** Problem **
Copy each entry verbatim, excluding its images.

** Given data **
Content starts

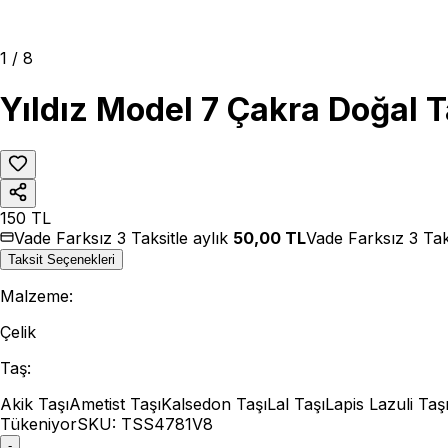
1
/
8
Yıldız Model 7 Çakra Doğal Ta
150
TL
Vade Farksız 3 Taksitle aylık
50,00
TL
Vade Farksız 3 Tak
Taksit Seçenekleri
Malzeme
:
Çelik
Taş
:
Akik Taşı
Ametist Taşı
Kalsedon Taşı
Lal Taşı
Lapis Lazuli Taş
Tükeniyor
SKU:
TSS4781V8
-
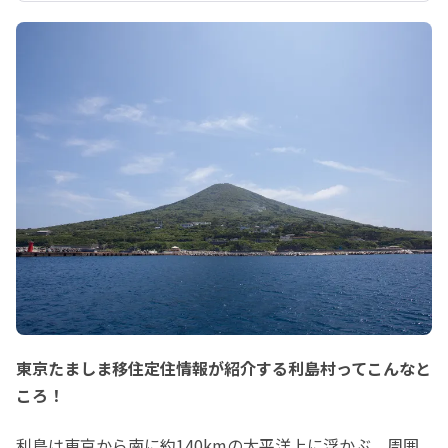
東京たましま移住定住情報が紹介する利島村ってこんなと
ころ！
利島は東京から南に約140kmの太平洋上に浮かぶ、周囲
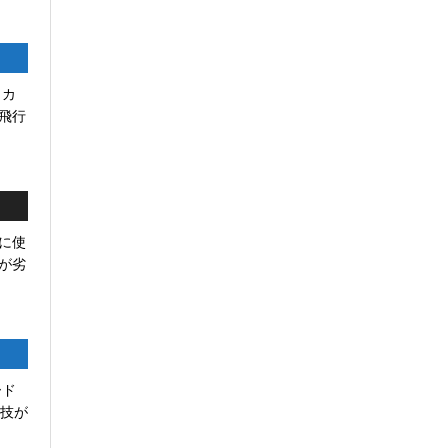
リカ
飛行
に使
が劣
ード
の技が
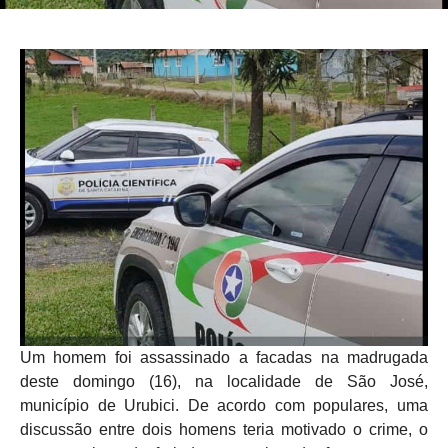
Um homem foi assassinado a facadas na madrugada
deste domingo (16), na localidade de São José,
município de Urubici. De acordo com populares, uma
discussão entre dois homens teria motivado o crime, o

Content ends

** Written solution **
1
/
8
Yıldız Model 7 Çakra Doğal Ta
150
TL
Vade Farksız 3 Taksitle aylık
50,00
TL
Vade Farksız 3 Tak
Taksit Seçenekleri
Malzeme
:
Çelik
Taş
:
Akik Taşı
Ametist Taşı
Kalsedon Taşı
Lal Taşı
Lapis Lazuli Taş
Tükeniyor
SKU:
TSS4781V8
-
東京たましま移住定住情報が紹介する利島村ってこんなと
ころ！
利島は東京から南に約140kmの太平洋上に浮かぶ、周囲
リカ
飛行
に使
が劣
ード
の技が
Um homem foi assassinado a facadas na madrugada
deste domingo (16), na localidade de São José,
município de Urubici. De acordo com populares, uma
discussão entre dois homens teria motivado o crime, o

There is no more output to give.